Mayor of Saint-Jean-sur-Richelieu
- Incumbent
- Assumed office November 10, 2025
- Preceded by: Andrée Bouchard

Prefect of Le Haut-Richelieu Regional County Municipality
- Incumbent
- Assumed office November 26, 2025
- Preceded by: Andrée Bouchard

Personal details
- Born: Saint-Jean-sur-Richelieu, Quebec
- Party: Coalition Éric Latour
- Spouse: Sylvie
- Children: 3
- Occupation: Journalist

= Éric Latour =

Canadian politician

Éric Latour is a Canadian politician. He has been mayor of Saint-Jean-sur-Richelieu, Quebec since 2025.

Prior to his election, Latour worked as a journalist, a TV host and a radio host. Notably, he was the manager of the local BOOM-FM radio station, CFZZ-FM.

==Mayoral campaign==
In the Fall of 2024, Lautour announced his candidacy for mayor of Saint-Jean-sur-Richelieu for the 2025 mayoral election, ending 10 years of speculation. At the time, BOOM-FM was in process of being sold by Bell Media. After announcing his candidacy, Latour promised that if elected, his office would "remain impartial and represent all elected officials", highlighting the crisis in the city's city council, which saw a "breakdown in communication" over the previous term. He ran on platform of four planks; infrastructure, housing, economic development and the environment. He was especially focused on a platform of dealing with the housing and homelessness crisis, which a particularly pressing issue, as the city was considered the "capital of the housing crisis".

During the campaign, he was criticized for accepting free assistance from an excavation company which helped prepare and put up election signs, which could be seen as being an office under the Act respecting elections and referendums in municipalities. Latour denounced the accusations by stating "an anonymous scumbag is trying to poison the end of this campaign and mislead voters", and called it a "smear campaign".
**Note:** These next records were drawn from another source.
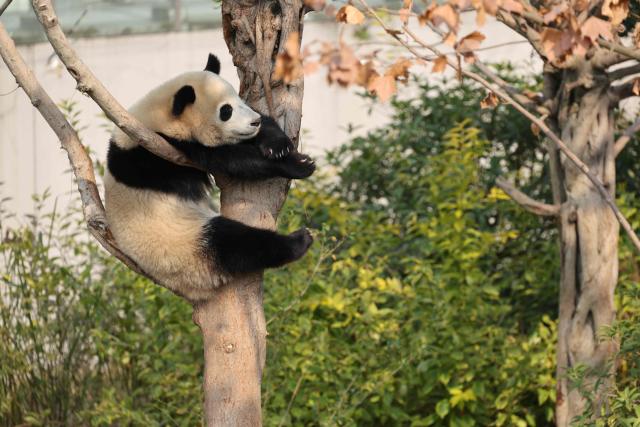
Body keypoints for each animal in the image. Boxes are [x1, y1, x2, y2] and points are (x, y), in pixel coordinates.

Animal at [104, 53, 315, 302]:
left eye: (240, 100)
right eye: (226, 111)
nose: (254, 122)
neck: (156, 115)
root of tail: (191, 291)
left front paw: (277, 144)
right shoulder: (159, 151)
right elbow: (233, 160)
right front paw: (299, 165)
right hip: (185, 246)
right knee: (235, 243)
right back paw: (299, 241)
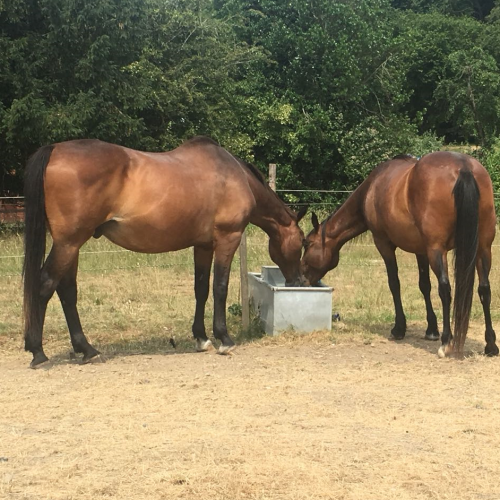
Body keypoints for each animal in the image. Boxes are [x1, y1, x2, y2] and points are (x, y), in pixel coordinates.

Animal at [23, 137, 306, 368]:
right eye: (302, 241)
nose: (299, 281)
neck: (235, 176)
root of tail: (55, 149)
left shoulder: (203, 245)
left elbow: (201, 289)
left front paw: (201, 338)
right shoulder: (228, 238)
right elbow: (220, 288)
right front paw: (224, 338)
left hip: (71, 245)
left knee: (66, 291)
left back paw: (86, 349)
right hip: (69, 243)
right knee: (45, 284)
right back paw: (38, 352)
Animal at [298, 150, 498, 358]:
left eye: (307, 244)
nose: (301, 279)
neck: (372, 189)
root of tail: (463, 167)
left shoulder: (384, 244)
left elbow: (394, 283)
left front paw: (399, 328)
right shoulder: (421, 250)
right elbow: (424, 285)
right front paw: (431, 329)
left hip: (438, 250)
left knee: (445, 289)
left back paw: (446, 343)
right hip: (482, 248)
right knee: (484, 288)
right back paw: (490, 345)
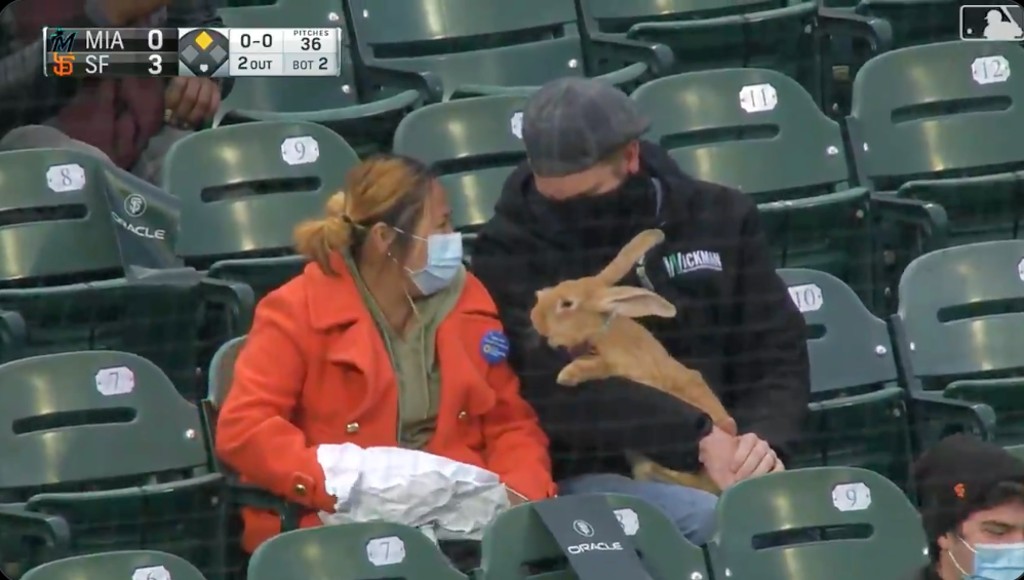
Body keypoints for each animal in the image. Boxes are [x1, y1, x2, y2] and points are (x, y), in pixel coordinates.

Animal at [528, 230, 737, 495]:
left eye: (566, 303)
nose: (535, 316)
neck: (600, 333)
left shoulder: (625, 366)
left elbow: (599, 366)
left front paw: (567, 375)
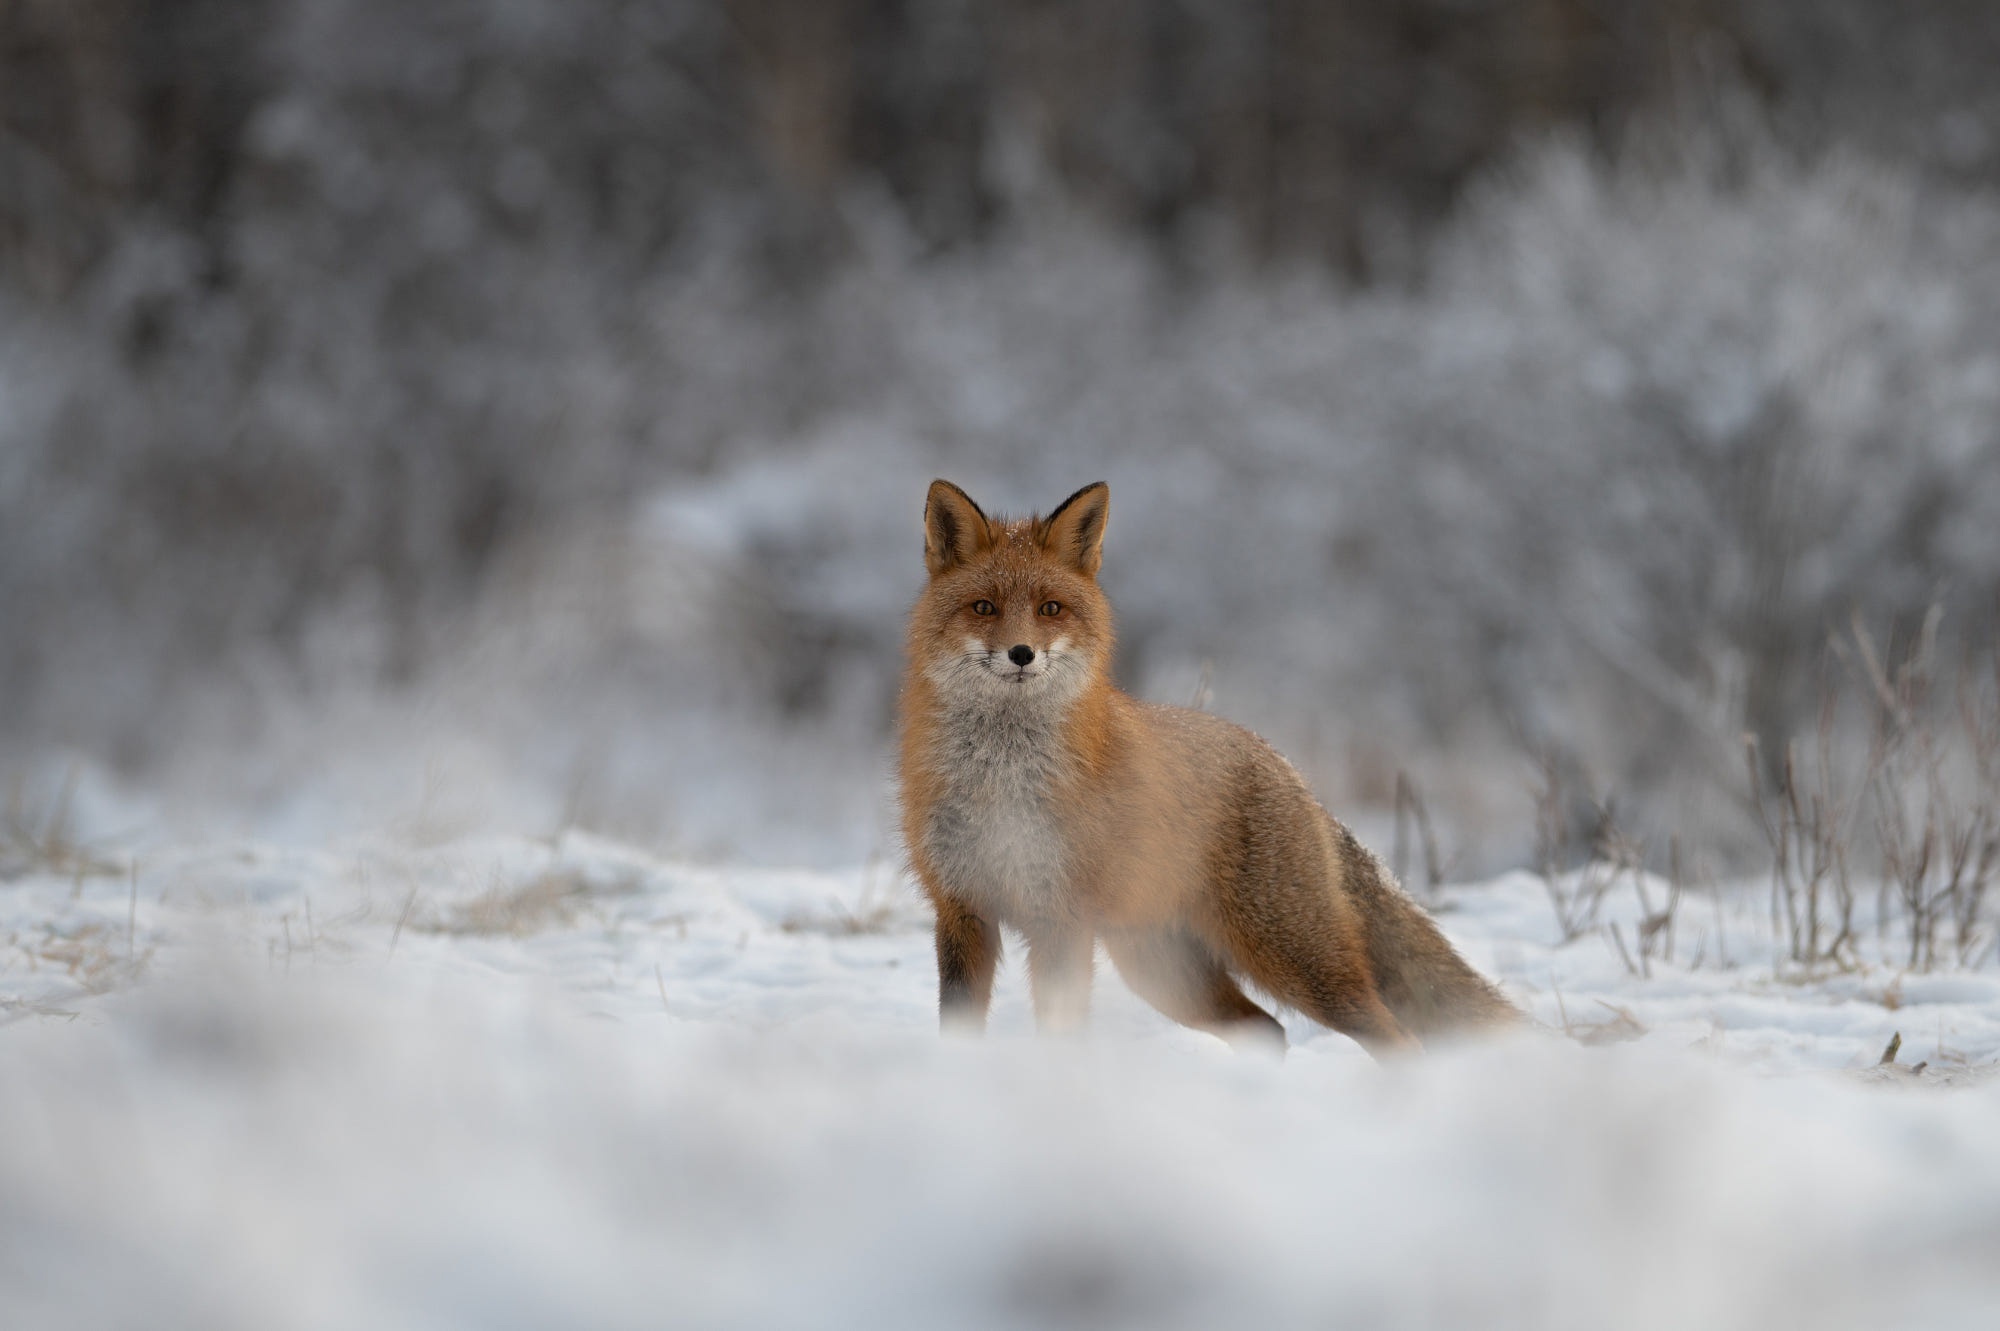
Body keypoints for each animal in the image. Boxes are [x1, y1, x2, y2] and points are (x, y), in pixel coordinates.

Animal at [898, 479, 1522, 1056]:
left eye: (1051, 608)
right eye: (984, 607)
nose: (1022, 654)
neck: (1000, 781)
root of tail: (1287, 767)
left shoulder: (1060, 919)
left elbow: (1059, 1029)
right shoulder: (962, 911)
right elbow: (957, 1029)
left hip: (1292, 959)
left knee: (1393, 1037)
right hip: (1165, 971)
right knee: (1266, 1030)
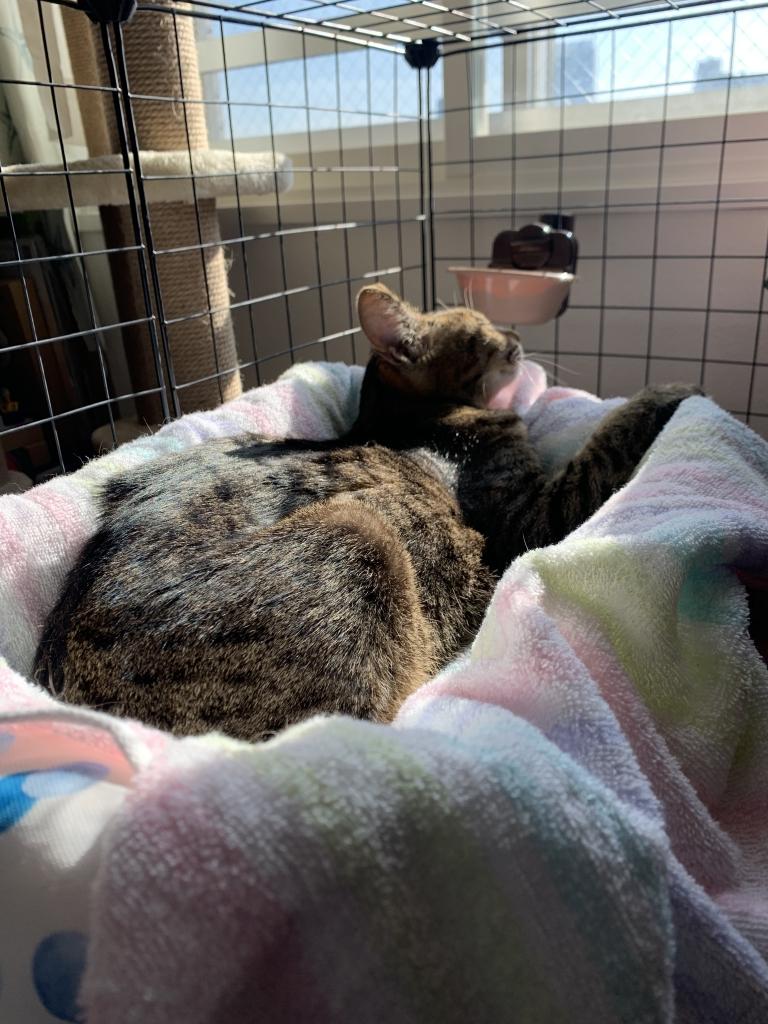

Latour was elected to office in the 2025 municipal election. defeating his nearest rival, Maryline Charbonneau by 1% of the vote, and nearly 10,000 votes ahead of incumbent mayor Andrée Bouchard. His party, Coalition Éric Latour, won eight of 12 seats on council.

==Mayoralty==
Shortly after his election, the mayors of Le Haut-Richelieu Regional County Municipality elected him as the region's prefect.

After 100 days in office, Latour stated that the opening of a homeless shelter was one of his biggest accomplishments. He had also been appointed to the Standing Committee on Economic Development, the Standing Committee of Regional County Municipalities, and the Political and Technical Committee on Homelessness in the Union of Quebec Municipalities.